Он кашлянул, пытаясь прочистить горло, прежде чем они подойдут ближе. Этот гребаный кашель будет для него смертью.

Он слышал крики и ругательства с площади, видел, как мимо пробегали люди, слышал плач детей и рыдания матерей, видел, как летали кулаки и опускались дубинки. Бедные люди на площади этого не заслуживали. Они и так прошли через многое, но это было проклятие слабых — снова и снова получать побои.
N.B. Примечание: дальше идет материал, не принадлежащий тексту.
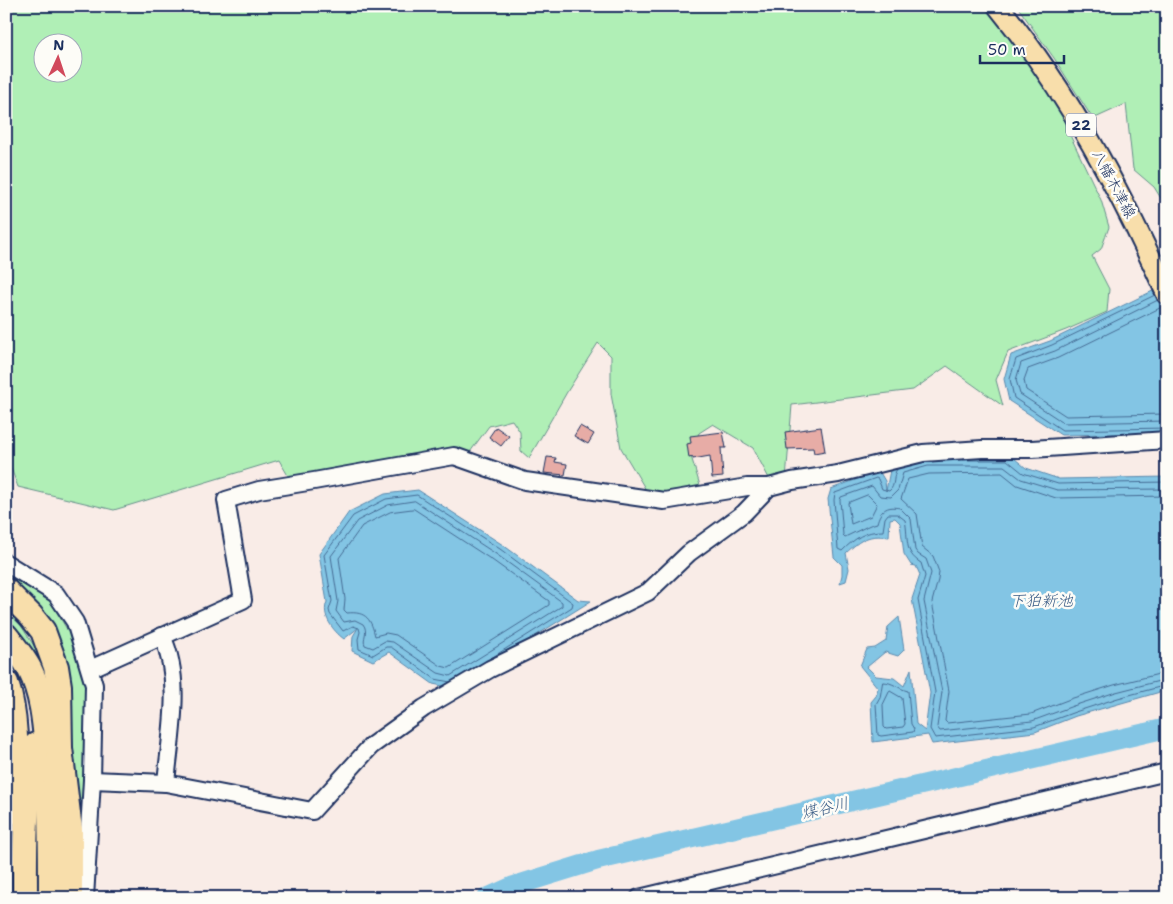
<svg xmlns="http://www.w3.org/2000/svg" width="1173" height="904" font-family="'Shantell Sans','Klee One',sans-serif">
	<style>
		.green { fill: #b0efb6; stroke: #668f8a; fill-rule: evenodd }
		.water { fill: #83c5e4; stroke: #5989ae }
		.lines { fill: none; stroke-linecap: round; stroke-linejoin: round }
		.shore { stroke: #456b94; stroke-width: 1 }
		.river { stroke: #83c5e4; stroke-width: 20 }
		.building { fill: #e7aca6; stroke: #1b2f5e }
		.minor-casing { stroke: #1b2f5e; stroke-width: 20 }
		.major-casing { stroke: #1b2f5e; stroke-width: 24 }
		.highway-casing { stroke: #1b2f5e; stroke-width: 28 }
		.minor { stroke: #fdfcf7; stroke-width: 16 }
		.major { stroke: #f8deab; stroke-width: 20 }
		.highway { stroke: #f8deab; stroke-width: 24 }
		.labels { text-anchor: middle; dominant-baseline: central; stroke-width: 5; stroke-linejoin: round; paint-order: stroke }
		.shield { fill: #fdfcf7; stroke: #5f6c8c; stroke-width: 1 }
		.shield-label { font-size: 14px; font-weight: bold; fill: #1b2f5e }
		.street-label { font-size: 15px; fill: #1b2f5e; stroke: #fdfcf7 }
		.water-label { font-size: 16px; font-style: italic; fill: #3a5c86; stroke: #fdfcf7 }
	</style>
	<rect width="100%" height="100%" fill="#f9ece7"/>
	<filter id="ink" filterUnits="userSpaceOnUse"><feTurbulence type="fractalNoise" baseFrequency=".02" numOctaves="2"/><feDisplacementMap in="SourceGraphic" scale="10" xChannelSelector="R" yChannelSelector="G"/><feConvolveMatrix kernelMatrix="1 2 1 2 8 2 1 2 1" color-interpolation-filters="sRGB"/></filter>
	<g filter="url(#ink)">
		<g class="green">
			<path d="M6 6H991L1074 128 1068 131 1101 200 1109 227 1101 249 1092 256 1109 289 1107 312 1066 330 1008 352 996 380 1003 406 947 366 913 390 792 405 786 479 772 484 753 448 713 424 699 433 690 453 702 492 649 495 621 448 611 394V356L598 343 567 392 529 458 521 451 520 432 512 420 489 426 470 452 290 479 279 460 114 510 18 487 6 455ZM42 42H72V72H42Z"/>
			<path d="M1017 6H1167V208L1154 187 1133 169 1126 104 1093 119 1054 58Z"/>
			<path d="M6 569 50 601 77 646 89 682 91 710 80 856 53 630 29 597 6 580Z"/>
			<path d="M6 606 11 610 38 652 45 677 9 618 6 616Z"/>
		</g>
		<g class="water">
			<path d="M1167 284V433L1061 435 1009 401 1004 379 1011 355 1050 341Z"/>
			<path d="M1009 454 1026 468 1059 479 1167 477V690L1076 716 1035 732 932 744 928 735 873 742 871 702 876 696 878 688 860 666 867 649 875 648 886 641 888 627 899 617 904 650 898 656 885 652 867 667 876 676 894 678 904 686 911 669 916 724 925 731 930 693 912 599 920 575 916 566 911 565 904 554 900 523 895 518 890 519 889 537C869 534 861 539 846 553L849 569 846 581 840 583 842 575V565L834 557 828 499 831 489 879 471 885 481 886 491 890 470 896 462Z"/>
			<path d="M418 490 503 545 578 600 591 601 452 688 433 684 389 652 373 661 352 651 353 636 358 628 344 639C333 631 321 615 327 602L319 554 349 512 385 494Z"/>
		</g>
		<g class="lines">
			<g class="shore">
				<path d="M1155 295 1052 345 1016 359 1010 379 1014 398 1062 430 1167 428"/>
				<path d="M1158 300 1055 351 1021 363 1016 380 1020 394 1064 423 1167 421"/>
				<path d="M1166 305 1058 358 1028 369 1024 380 1026 390 1066 416 1167 414"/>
				<path d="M963 460H1007L1023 473 1058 484 1167 482"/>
				<path d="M897 469C892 476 896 486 889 491L882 489 878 479 876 478 835 493 834 500 838 549 842 551C855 538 865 531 883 531L885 518 888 514H897L905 520C909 539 903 552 921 563L925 576 918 600 935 692 930 729 935 738 1034 727 1075 712 1118 698 1167 685"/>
				<path d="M1167 489 1057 490 1021 479 1004 466H928L903 473 898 490 891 497 880 496 872 486 841 497 840 500 843 535 845 537 870 525 877 523C880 511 886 505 900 508L911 519 915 550 918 554 926 559 931 573 924 601 942 692 937 727 940 731 1032 721 1073 706 1116 692 1167 679"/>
				<path d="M868 495 877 504 871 516 851 524 848 503Z"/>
				<path d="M1167 496 1056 498 1017 485 1002 473 929 474 908 479 901 499 917 514 922 547 933 556 939 572 938 580 932 602 949 691 945 721 947 723 1031 714 1070 699 1114 685 1167 672"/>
				<path d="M415 501 496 554 562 602V606L450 676 438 673 393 642 385 641 373 648 365 645C362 638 369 632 363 624L355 620 344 622 336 611 338 601 331 556 357 521 388 505Z"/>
				<path d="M414 509 492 560 549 601V605L449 668 441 666 396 635 386 633 375 636C371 620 367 611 347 613L344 610 345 599 339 558 362 526 390 512Z"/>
				<path d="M450 682 435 679 391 647H386L373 655 359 649 358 639 360 632 359 628 353 626 343 631 330 614 329 610 332 601 324 555 353 516 386 499 417 495 500 549 573 603 572 607 488 660"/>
				<path d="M883 682C893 682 899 689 908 691L911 724 914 729 913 732 881 736 878 735 876 704 880 697Z"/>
				<path d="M890 691 902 698 905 724 903 727 886 729 884 727 883 705Z"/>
			</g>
			<path class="river" d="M487 898 514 886 598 860 1167 728"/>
		</g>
		<g class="building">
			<path d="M580 426 594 434 588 444 574 436Z"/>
			<path d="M496 427 509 436 501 446 489 437Z"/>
			<path d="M821 427 825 451 814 453 813 448 787 449 785 432Z"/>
			<path d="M723 432 726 448H721L723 477 712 478 710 456 693 459V457L689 458 687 444 691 443 690 436Z"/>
			<path d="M547 457 556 458 555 462 567 464 565 475 544 473Z"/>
		</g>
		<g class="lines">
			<defs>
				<g id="minor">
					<path d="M6 563 56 594 75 622 94 685 92 780 85 898"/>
					<path d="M162 636C183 680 170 736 166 783"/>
					<path d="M90 669 243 600 226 500 259 490 314 481 454 456 525 481 664 501 747 487H769L792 481 838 474 923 453 982 449H1032L1167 440"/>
					<path d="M92 780 166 783 312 811 371 746 424 708 490 669 648 592 689 553 744 513 769 487"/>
					<path d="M639 898 1167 772"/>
				</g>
				<path id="major" d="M998 6C1069 93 1121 192 1167 294"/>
				<g id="highway">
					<path d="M6 591 31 616 43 631 56 667 59 686 60 748 70 830V898"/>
					<path d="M6 636C15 647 24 658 30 670 44 698 45 730 48 760 51 806 51 852 51 898"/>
					<path d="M6 683C19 721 15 770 15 811"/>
					<path d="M25 898C25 864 24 829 28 796 31 779 37 763 36 745"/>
				</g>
			</defs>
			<use href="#minor" class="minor-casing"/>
			<use href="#major" class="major-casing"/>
			<use href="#highway" class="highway-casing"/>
			<use href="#minor" class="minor"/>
			<use href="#major" class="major"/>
			<use href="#highway" class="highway"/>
		</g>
	</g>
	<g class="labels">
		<rect class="shield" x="1066" y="113.5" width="30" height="23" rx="4"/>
		<g class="shield-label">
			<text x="1081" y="125">22</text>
		</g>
		<g class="street-label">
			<text transform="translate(1114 184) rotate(62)">八幡木津線</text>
		</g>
		<g class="water-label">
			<text x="1041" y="600">下狛新池</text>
			<text transform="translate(825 808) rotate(-13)">煤谷川</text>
		</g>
	</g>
	<rect width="1173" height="904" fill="none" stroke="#fdfcf7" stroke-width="25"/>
	<rect x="12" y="12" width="1148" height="879" fill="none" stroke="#1b2f5e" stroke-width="2" filter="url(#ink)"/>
	<g transform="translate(58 58) rotate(3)"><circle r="24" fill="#fdfcf7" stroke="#a3aaba"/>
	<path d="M0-4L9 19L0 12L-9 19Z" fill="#d1495b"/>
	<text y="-8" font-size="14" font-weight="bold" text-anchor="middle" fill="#1b2f5e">N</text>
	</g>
	<path d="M980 55v8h84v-8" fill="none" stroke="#1b2f5e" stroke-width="2.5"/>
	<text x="988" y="55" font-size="15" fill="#1b2f5e" stroke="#fdfcf7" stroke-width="4" paint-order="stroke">50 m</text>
</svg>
Мужчина остановился в переулке, в нескольких футах от того места, где притаился Дрен, и выкрикнул какие-то приказы людям, которых Дрен не мог видеть. Он был не более чем силуэтом на фоне огня на площади. Невозможно было сказать, друг он или враг. И, если бы он обернулся, то посмотрел бы прямо на Дрена.
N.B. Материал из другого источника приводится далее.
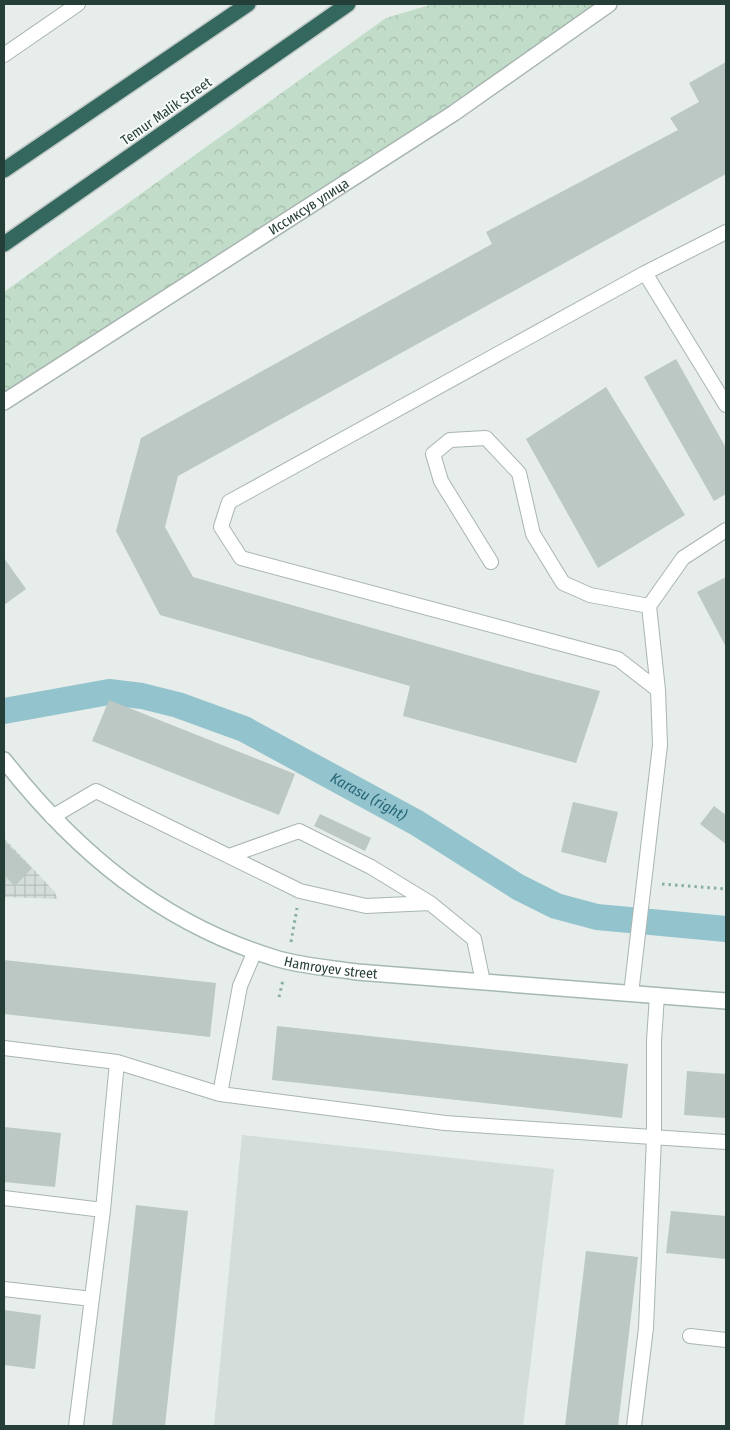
<svg xmlns="http://www.w3.org/2000/svg" width="730" height="1430" font-family="'Fira Sans Condensed',sans-serif">
	<style>
		.built { fill: #d4ddd9 }
		.industrial { fill: url(#industrial-grid) }
		.forest { fill: url(#forest-crowns) }
		.lines { fill: none; stroke-linecap: round; stroke-linejoin: round }
		.canal { stroke: #93c3cd; stroke-width: 26 }
		.building { fill: #bbc8c3 }
		.lane-casing { stroke: #a9b5b1; stroke-width: 16 }
		.street-casing { stroke: #a9b5b1; stroke-width: 18 }
		.secondary-casing { stroke: #a5b8b2; stroke-width: 18 }
		.highway-casing { stroke: #c2c9c7; stroke-width: 18 }
		.path { stroke: #89aea4; stroke-width: 3; stroke-dasharray: 2.5 4; stroke-linecap: butt }
		.lane { stroke: #fff; stroke-width: 14 }
		.street { stroke: #fff; stroke-width: 15 }
		.secondary { stroke: #fff; stroke-width: 15 }
		.highway { stroke: #34685f; stroke-width: 15 }
		.labels { text-anchor: middle; stroke-width: 4; stroke-linejoin: round; paint-order: stroke }
		.street-label { font-size: 14px; fill: #263e38; stroke: #f6faf8 }
		.water-label { font-size: 15px; font-style: italic; fill: #246676; stroke: #f6faf8 }
	</style>
	<defs>
		<pattern id="industrial-grid" width="8" height="8" patternUnits="userSpaceOnUse" patternTransform="scale(1.25)"><rect width="8" height="8" fill="#d4ddd9"/><path d="M0 4h8M4 0v8" fill="none" stroke="#b6bfbb"/></pattern>
		<pattern id="forest-crowns" width="20" height="18" patternUnits="userSpaceOnUse" patternTransform="scale(1.25)"><rect width="20" height="18" fill="#c1dcc9"/><path d="M2 6a3 3 0 1 1 6 0M12 15a3 3 0 1 1 6 0" fill="none" stroke="#a6bead"/></pattern>
	</defs>
	<rect width="100%" height="100%" fill="#e6edea"/>
	<path class="built" d="M 242,1135 L 554,1169 L 523,1426 L 214,1426 Z"/>
	<path class="industrial" d="M 4,838 L 54,891 L 58,899 L 4,897 Z"/>
	<path class="forest" d="M 433,4 L 609,4 L 4,402 L 4,292 L 386,18 Z"/>
	<g class="lines">
		<path class="canal" id="s1" d="M 4,711 L 109,692 L 142,696 L 178,705 L 244,729 L 417,823 L 518,887 L 556,906 L 597,917 L 726,929"/>
	</g>
	<path class="building" d="M 726,62 L 726,174 L 178,476 L 165,527 L 193,577 L 527,672 L 600,691 L 576,763 L 403,716 L 410,686 L 160,615 L 116,531 L 141,438 L 492,244 L 486,232 L 678,130 L 670,118 L 699,102 L 689,83 Z
		M 676,359 L 726,448 L 726,494 L 714,501 L 644,377 Z
		M 606,387 L 685,515 L 598,568 L 526,439 Z
		M 4,558 L 26,589 L 4,605 Z
		M 726,577 L 726,647 L 697,592 Z
		M 109,700 L 295,774 L 279,815 L 92,741 Z
		M 573,802 L 618,812 L 606,863 L 561,852 Z
		M 714,806 L 726,815 L 726,844 L 700,824 Z
		M 320,814 L 371,838 L 365,851 L 314,826 Z
		M 4,841 L 32,868 L 15,886 L 4,875 Z
		M 4,960 L 216,983 L 210,1037 L 4,1014 Z
		M 277,1026 L 628,1064 L 622,1118 L 272,1080 Z
		M 687,1071 L 726,1074 L 726,1118 L 684,1115 Z
		M 4,1127 L 61,1133 L 55,1187 L 4,1182 Z
		M 136,1205 L 188,1211 L 165,1426 L 112,1426 Z
		M 671,1211 L 726,1216 L 726,1259 L 666,1253 Z
		M 586,1251 L 638,1257 L 618,1426 L 565,1426 Z
		M 4,1310 L 41,1315 L 35,1369 L 4,1365 Z"/>
	<g class="lines">
		<g class="lane-casing">
			<path id="lane" d="M 4,55 L 78,4
				M 645,273 L 726,405
				M 491,562 L 441,481 L 433,454 L 450,440 L 486,438 L 519,473 L 533,534 L 563,583 L 590,595 L 649,606
				M 658,690 L 649,606 L 683,558 L 726,530
				M 52,817 L 96,791 L 300,891 L 366,906 L 430,903
				M 229,856 L 299,831 L 371,867 L 430,903 L 474,939 L 483,982
				M 631,994 L 660,745 L 658,690 L 618,659 L 241,558 L 221,527 L 229,502 L 645,273 L 726,232
				M 4,1048 L 117,1062
				M 220,1094 L 445,1123 L 726,1142
				M 4,1198 L 103,1210
				M 4,1289 L 92,1299
				M 690,1336 L 726,1340
				M 76,1426 L 103,1210 L 117,1062 L 220,1094 L 240,986 L 255,951
				M 634,1426 L 646,1328 L 654,1137 L 654,1041 L 657,995"/>
		</g>
		<g class="street-casing">
			<g id="street">
				<path id="s2" d="M 4,402 L 454,113 L 609,4"/>
			</g>
		</g>
		<g class="secondary-casing">
			<g id="secondary">
				<path id="s3" d="M 4,760 C 76,852 161,923 275,958 C 301,966 330,968 357,972 L 726,1001"/>
			</g>
		</g>
		<g class="highway-casing">
			<path id="highway" d="M 4,170 L 248,4
				M 4,244 L 348,4"/>
		</g>
		<path class="path" d="M 662,884 L 726,889
			M 291,942 L 297,908
			M 279,997 L 283,980"/>
		<use href="#lane" class="lane"/>
		<use href="#street" class="street"/>
		<use href="#secondary" class="secondary"/>
		<use href="#highway" class="highway"/>
	</g>
	<g class="labels">
		<g class="street-label">
			<text transform="translate(166 111) rotate(-35)" y="5">Temur Malik Street</text>
			<text dy="5" stroke="none"><textPath href="#s2" startOffset="362">Иссиксув улица</textPath></text>
			<text dy="5" stroke="none"><textPath href="#s3" startOffset="398">Hamroyev street</textPath></text>
		</g>
		<g class="water-label">
			<text dy="5" stroke="none"><textPath href="#s1" startOffset="389">Karasu (right)</textPath></text>
		</g>
	</g>
	<rect width="730" height="1430" fill="none" stroke="#263e38" stroke-width="10"/>
</svg>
Секунды шли. Дрен напрягся, крепко сжимая нож в руке, раздумывая, что лучше — ударить или подождать, пока мужчина отойдет. Боги, ему нужно откашляться.

Он прикрыл рот рукой, чувствуя непрекращающееся царапанье в горле. Ему потребовалась вся сила воли, чтобы не закашляться.

Возможно, мужчина что-то почувствовал, потому что не двигался с места. Он просто стоял там, спиной к Дрену, наблюдая, как его люди разносят лагерь на части.

Дрен чувствовал, как ноги сводит судорога, чувствовал боль в избитом теле. Он не сможет долго оставаться на корточках. Он вдохнул через нос, глубоко и медленно, пытаясь втянуть воздух в свое тело, не нарушать работу легких. Пот заливал ему глаза, то ли от бега, то ли от лихорадки, и он чувствовал, как его начинает бить дрожь.

— Рааб!

Мужчина обернулся, услышав свое имя.

— Рааб! Где ты хочешь, чтобы его вздернули?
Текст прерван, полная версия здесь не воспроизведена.